Touching down near Red Square after more than six hours in the air "was like being reborn," he said. "It was unreal. I just cannot find words to explain."

Some military officials still maintain that Rust's flight was not the isolated act of a peculiar young man, but rather a calculated affront from an erstwhile enemy.

"I thought then, and still believe, that this was a planned provocation," said Anatoly Kornukov, who was a senior air defense commander at the time. "Everybody knew then that civilian sport airplanes would not be shot down."

Kornukov is one to know: He commanded an air defense unit based in Sakhalin in 1983 whose fighter jets took off before shooting down a Korean jumbo jet, killing 269 passengers and crew. Kornukov went on to become commander of the Air Force in post-communist Russia.

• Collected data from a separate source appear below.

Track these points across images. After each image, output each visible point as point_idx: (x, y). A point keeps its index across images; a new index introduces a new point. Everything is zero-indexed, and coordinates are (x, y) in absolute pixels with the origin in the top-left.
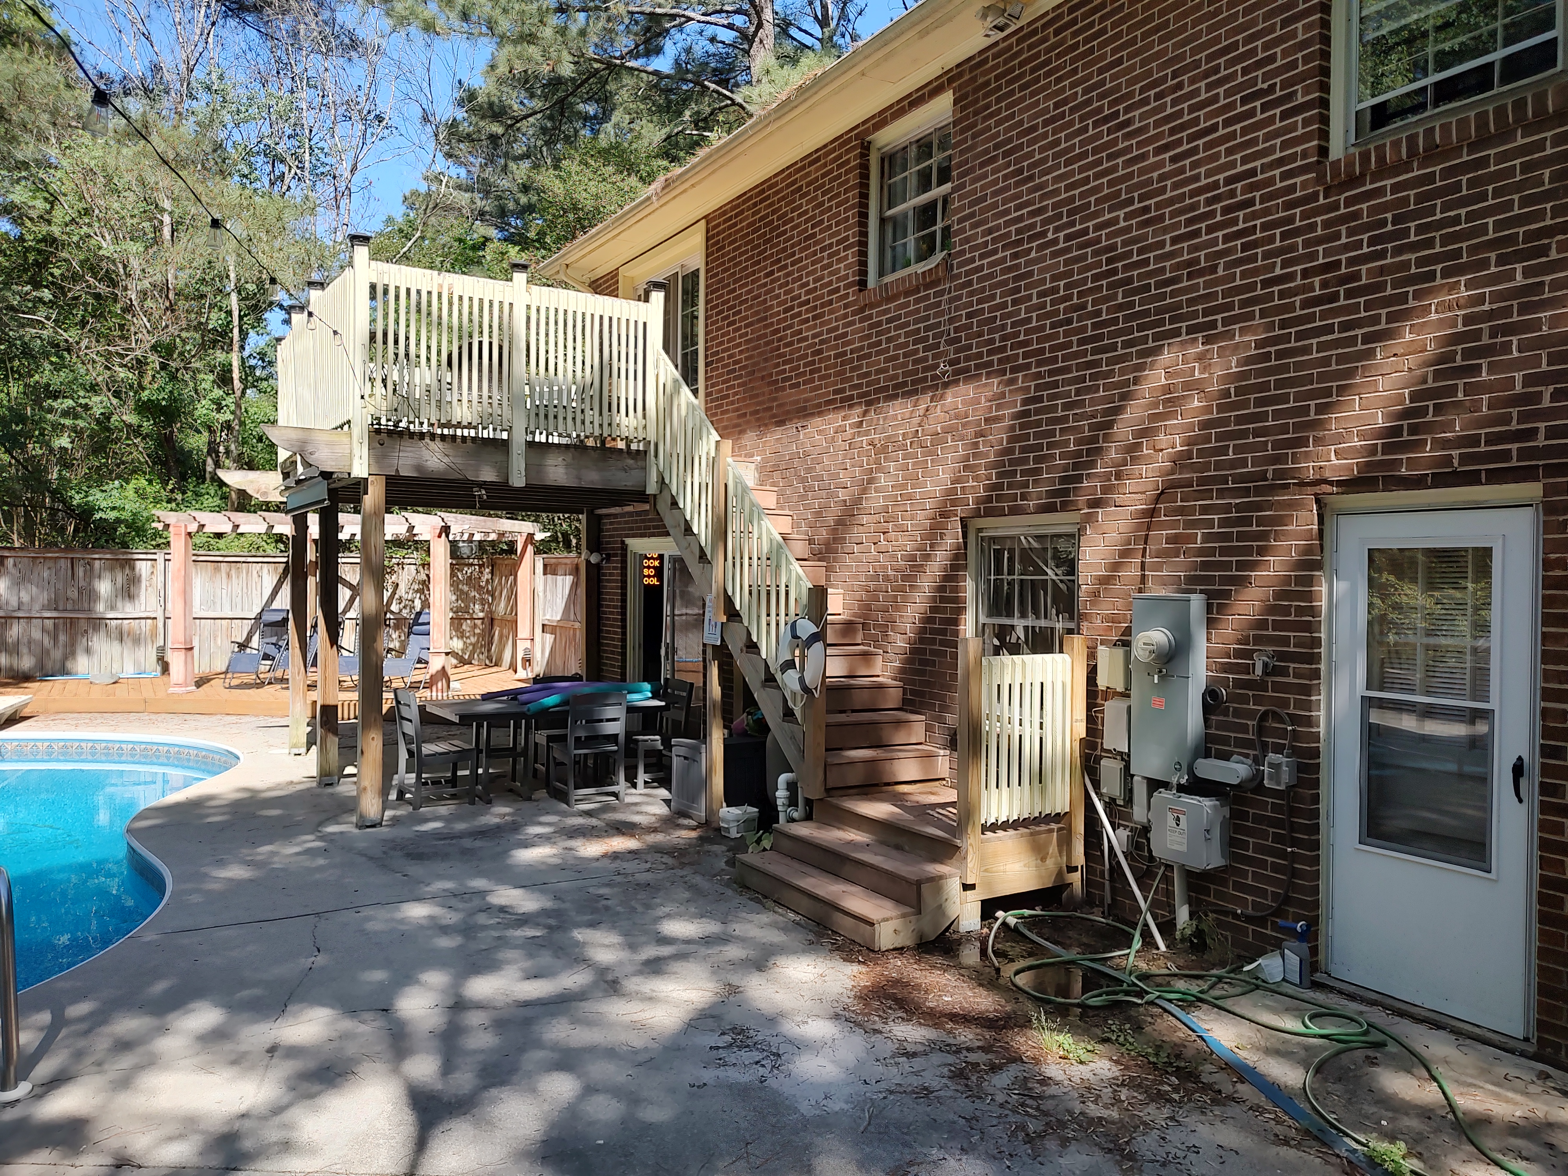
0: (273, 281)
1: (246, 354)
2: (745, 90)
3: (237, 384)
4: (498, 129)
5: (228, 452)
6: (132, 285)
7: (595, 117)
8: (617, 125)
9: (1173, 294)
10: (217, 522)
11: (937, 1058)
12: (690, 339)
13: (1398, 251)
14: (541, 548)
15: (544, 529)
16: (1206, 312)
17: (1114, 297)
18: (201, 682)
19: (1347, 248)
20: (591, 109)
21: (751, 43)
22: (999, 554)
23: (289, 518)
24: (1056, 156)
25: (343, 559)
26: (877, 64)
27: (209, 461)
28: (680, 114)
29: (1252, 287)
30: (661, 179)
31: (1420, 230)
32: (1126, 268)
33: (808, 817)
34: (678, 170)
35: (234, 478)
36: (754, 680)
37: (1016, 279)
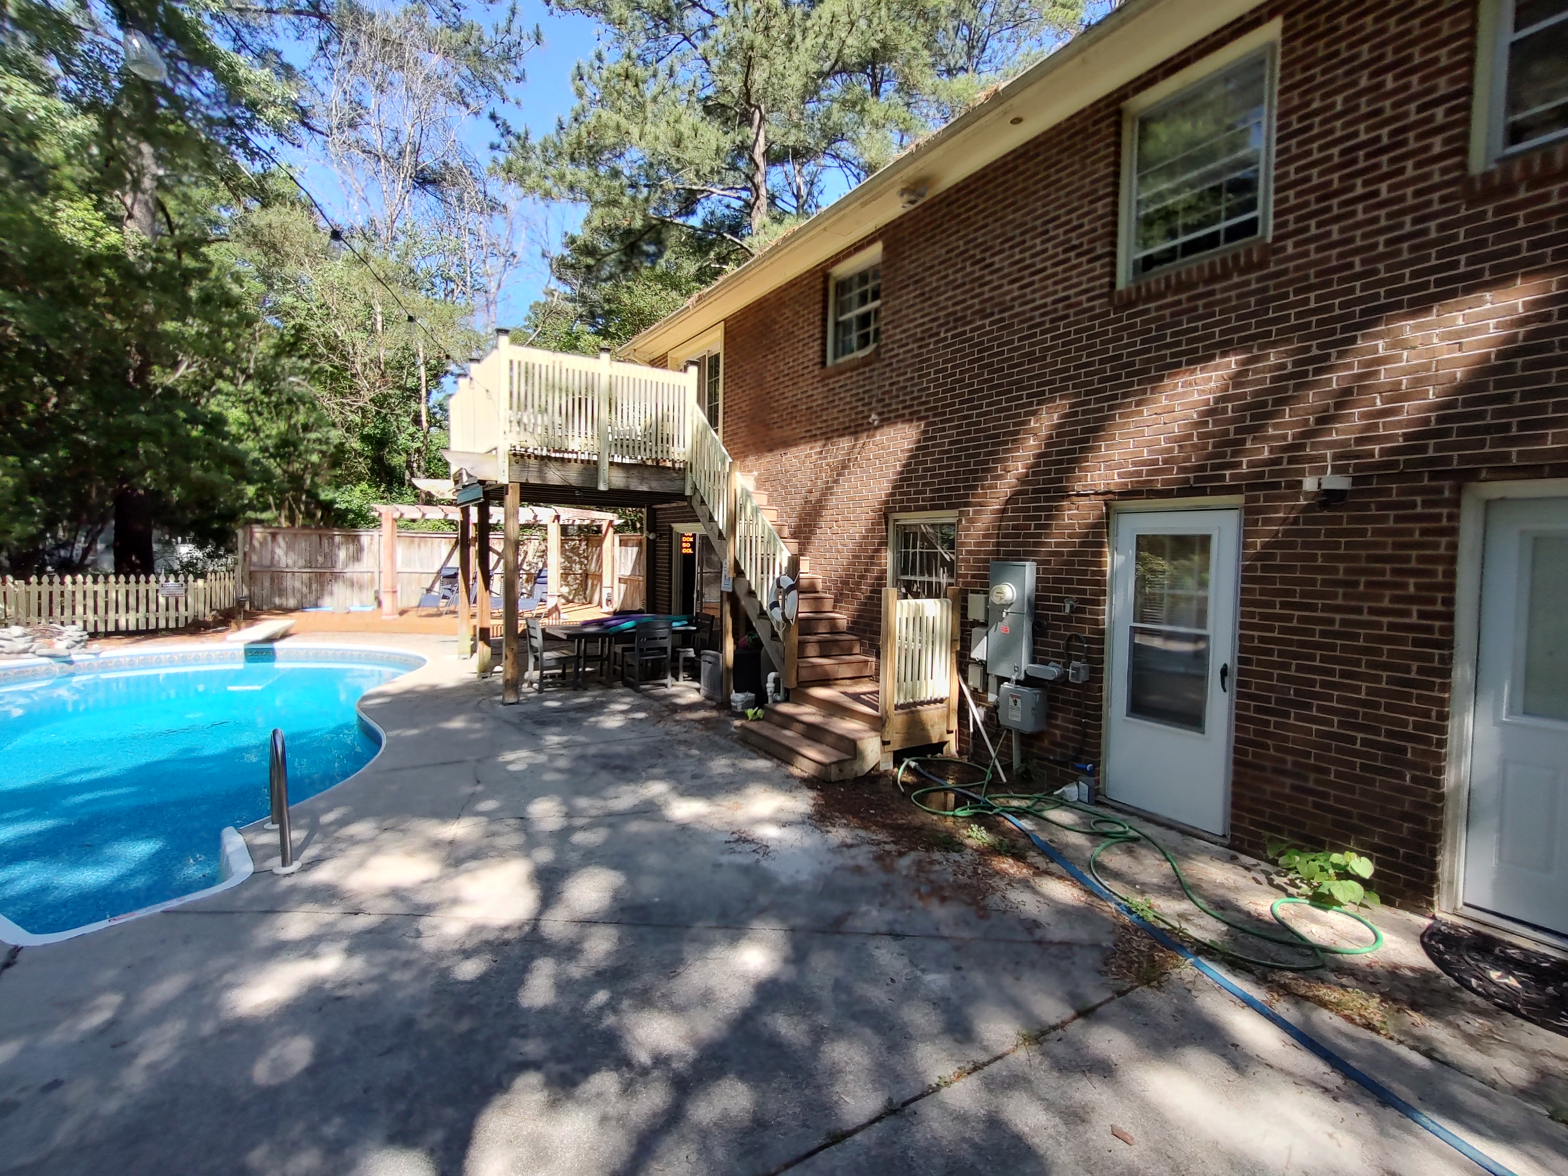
0: (448, 357)
1: (430, 404)
2: (748, 239)
3: (425, 424)
4: (590, 261)
5: (419, 467)
6: (358, 360)
7: (654, 254)
8: (667, 261)
9: (1018, 373)
10: (412, 512)
11: (866, 848)
12: (713, 396)
13: (1159, 348)
14: (618, 530)
15: (620, 517)
16: (1039, 385)
17: (983, 374)
18: (402, 613)
19: (1127, 346)
20: (651, 249)
21: (752, 208)
22: (906, 536)
23: (458, 509)
24: (947, 284)
25: (492, 535)
26: (834, 224)
27: (407, 473)
28: (707, 253)
29: (1067, 370)
30: (695, 295)
31: (1173, 335)
32: (990, 356)
33: (786, 700)
34: (707, 290)
35: (424, 484)
36: (753, 614)
37: (921, 362)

Aviation and military experts have repeatedly claimed that in the wake of the tragedy, the Soviet Union shied away from engaging small civilian aircraft such as Rust's.

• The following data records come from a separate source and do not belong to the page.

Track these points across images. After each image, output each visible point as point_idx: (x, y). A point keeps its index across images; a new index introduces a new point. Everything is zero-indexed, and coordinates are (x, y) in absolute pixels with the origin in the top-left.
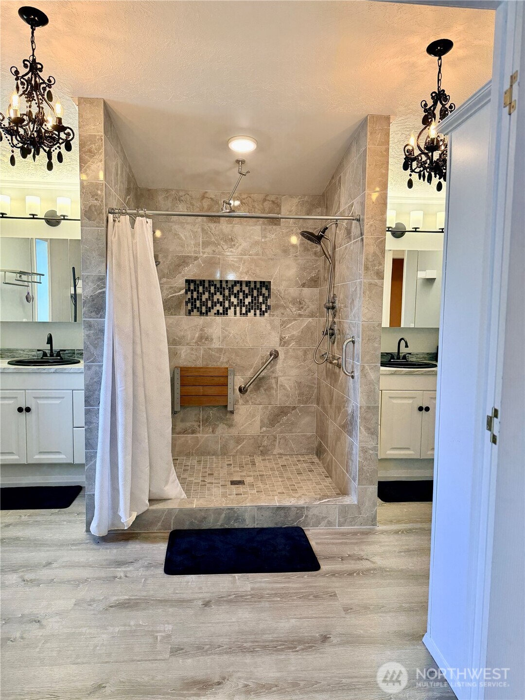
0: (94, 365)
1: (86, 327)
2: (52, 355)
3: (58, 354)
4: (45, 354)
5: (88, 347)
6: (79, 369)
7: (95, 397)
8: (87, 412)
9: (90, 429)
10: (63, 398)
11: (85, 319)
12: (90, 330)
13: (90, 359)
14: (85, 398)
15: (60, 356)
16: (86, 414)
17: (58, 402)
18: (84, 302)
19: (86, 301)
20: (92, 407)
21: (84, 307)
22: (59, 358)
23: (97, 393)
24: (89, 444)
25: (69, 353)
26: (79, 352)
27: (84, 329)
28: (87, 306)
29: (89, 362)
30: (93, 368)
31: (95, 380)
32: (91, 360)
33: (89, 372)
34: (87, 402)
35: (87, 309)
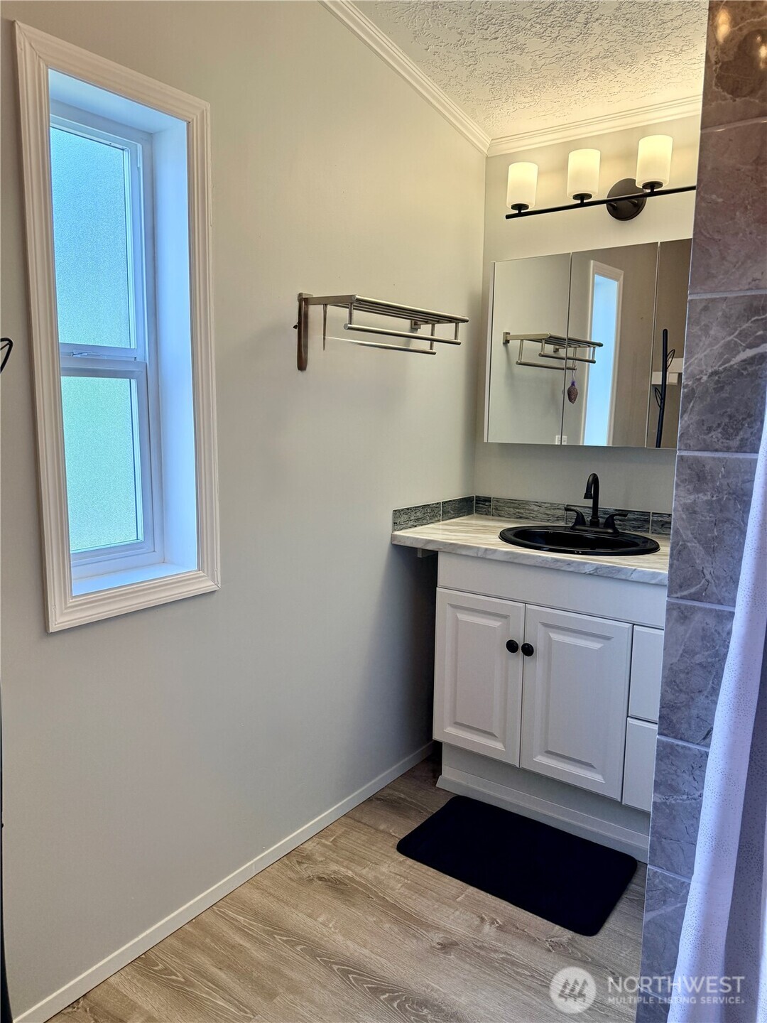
0: (700, 609)
1: (684, 481)
2: (595, 523)
3: (610, 522)
4: (580, 519)
5: (684, 547)
6: (654, 575)
7: (694, 712)
8: (665, 754)
9: (671, 807)
10: (608, 638)
11: (684, 453)
12: (697, 490)
13: (689, 586)
14: (662, 707)
15: (612, 525)
16: (660, 758)
17: (595, 645)
18: (686, 396)
19: (693, 391)
20: (680, 743)
21: (684, 412)
22: (610, 531)
23: (701, 699)
24: (663, 850)
25: (635, 520)
26: (660, 519)
27: (678, 485)
28: (696, 409)
29: (682, 598)
30: (698, 617)
31: (699, 658)
32: (693, 590)
33: (681, 629)
34: (667, 723)
35: (695, 418)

Strict orders were given that no hostile action was to be taken against civilian aircraft unless they came from the highest levels, said Tom LeCompte, a U.S. aviation journalist who is working on a book about Rust.

Claims that Rust's flight made a mockery of Soviet air defenses are wildly overblown, LeCompte said.

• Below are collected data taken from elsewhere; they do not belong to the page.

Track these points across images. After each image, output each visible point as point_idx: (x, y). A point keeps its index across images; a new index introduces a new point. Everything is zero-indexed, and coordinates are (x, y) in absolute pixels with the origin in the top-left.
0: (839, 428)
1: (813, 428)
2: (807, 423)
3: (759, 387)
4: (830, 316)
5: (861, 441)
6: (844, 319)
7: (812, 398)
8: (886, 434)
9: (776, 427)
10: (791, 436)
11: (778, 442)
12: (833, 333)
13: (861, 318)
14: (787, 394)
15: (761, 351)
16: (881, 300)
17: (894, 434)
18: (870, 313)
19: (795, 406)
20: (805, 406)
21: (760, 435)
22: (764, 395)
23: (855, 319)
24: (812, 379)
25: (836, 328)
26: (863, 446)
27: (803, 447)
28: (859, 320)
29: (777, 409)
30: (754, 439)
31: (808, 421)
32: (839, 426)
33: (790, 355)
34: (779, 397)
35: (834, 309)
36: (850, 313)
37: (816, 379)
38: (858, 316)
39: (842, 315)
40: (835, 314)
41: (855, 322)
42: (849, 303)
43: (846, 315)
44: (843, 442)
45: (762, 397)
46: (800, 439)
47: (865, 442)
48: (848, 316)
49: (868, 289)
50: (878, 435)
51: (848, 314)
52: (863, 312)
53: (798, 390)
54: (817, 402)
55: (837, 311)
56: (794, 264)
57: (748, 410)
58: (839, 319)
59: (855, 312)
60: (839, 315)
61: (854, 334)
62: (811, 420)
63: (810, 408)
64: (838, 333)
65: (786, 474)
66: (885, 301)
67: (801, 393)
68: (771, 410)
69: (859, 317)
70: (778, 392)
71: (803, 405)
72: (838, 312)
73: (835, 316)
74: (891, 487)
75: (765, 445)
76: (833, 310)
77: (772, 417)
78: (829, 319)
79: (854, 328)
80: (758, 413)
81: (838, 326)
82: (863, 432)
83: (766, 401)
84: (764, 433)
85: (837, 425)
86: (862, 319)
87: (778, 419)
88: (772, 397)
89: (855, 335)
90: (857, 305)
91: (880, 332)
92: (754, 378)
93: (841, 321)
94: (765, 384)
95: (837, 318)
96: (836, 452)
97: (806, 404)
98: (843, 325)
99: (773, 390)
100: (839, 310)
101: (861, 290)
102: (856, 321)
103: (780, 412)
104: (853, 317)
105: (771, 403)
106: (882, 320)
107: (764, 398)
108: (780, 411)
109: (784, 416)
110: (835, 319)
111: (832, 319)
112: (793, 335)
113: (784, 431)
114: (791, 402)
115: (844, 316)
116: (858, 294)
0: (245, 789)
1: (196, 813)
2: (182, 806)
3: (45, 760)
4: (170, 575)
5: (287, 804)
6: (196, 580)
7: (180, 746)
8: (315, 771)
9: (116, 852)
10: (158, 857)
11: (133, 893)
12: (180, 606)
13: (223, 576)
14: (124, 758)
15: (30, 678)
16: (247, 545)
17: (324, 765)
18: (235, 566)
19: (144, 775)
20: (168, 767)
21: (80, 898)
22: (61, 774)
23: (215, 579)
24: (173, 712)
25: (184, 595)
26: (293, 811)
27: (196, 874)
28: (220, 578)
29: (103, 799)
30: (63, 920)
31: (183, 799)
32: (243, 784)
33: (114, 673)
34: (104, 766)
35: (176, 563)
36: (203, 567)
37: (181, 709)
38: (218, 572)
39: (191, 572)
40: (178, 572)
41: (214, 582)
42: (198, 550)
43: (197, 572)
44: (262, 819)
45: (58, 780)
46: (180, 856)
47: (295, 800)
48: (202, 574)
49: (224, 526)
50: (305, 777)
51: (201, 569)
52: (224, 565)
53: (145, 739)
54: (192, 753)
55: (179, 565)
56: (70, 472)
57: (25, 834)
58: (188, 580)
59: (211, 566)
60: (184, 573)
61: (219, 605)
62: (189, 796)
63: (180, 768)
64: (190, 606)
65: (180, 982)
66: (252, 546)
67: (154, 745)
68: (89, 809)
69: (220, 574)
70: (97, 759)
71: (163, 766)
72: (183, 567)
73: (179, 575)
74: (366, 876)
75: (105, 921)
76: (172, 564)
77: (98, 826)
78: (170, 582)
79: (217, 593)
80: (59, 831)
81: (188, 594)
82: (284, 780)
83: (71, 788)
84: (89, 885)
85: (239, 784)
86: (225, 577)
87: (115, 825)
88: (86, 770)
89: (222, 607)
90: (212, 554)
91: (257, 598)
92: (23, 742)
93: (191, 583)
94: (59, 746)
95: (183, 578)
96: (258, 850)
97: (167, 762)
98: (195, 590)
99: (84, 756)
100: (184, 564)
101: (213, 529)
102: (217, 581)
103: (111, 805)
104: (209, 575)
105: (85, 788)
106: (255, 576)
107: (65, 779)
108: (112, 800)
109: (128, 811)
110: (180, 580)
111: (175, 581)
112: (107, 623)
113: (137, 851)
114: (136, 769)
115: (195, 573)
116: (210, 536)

"He was carefully tracked by Soviet forces and was even encountered by a MiG fighter jet," LeCompte said in a telephone interview.

Gorbachev, who missed Rust's landing because he was at a Warsaw Pact meeting in East Berlin, sacked several high-ranking officers, including Defense Minister Sergei Sokolov. Historians have argued that Gorbachev grabbed the opportunity to rid the military top-brass of people hostile to his reforms.

Rust said only a series of coincidences made his landing possible.

He initially wanted to land directly on Red Square, but he chose the Moskvoretsky Bridge because Red Square was too crowded. As it turned out, the electricity cables that typically spanned over the bridge had been removed for maintenance.

"They were replaced the next morning, so when senior KGB officials visited the place, they could not understand how I could possibly have landed there," Rust said.

Rust said he had no special feelings toward Russia, adding that his mission had more to do with the Soviet political system rather than the country itself.

He conceded, however, that something positive might have come of the adventure.

"[The Soviets] took great pains to understand me and my motivations. If you think of what the Cold War propaganda did back then, and what Westerners and Russians thought of each other, then the outcome was in fact quite good."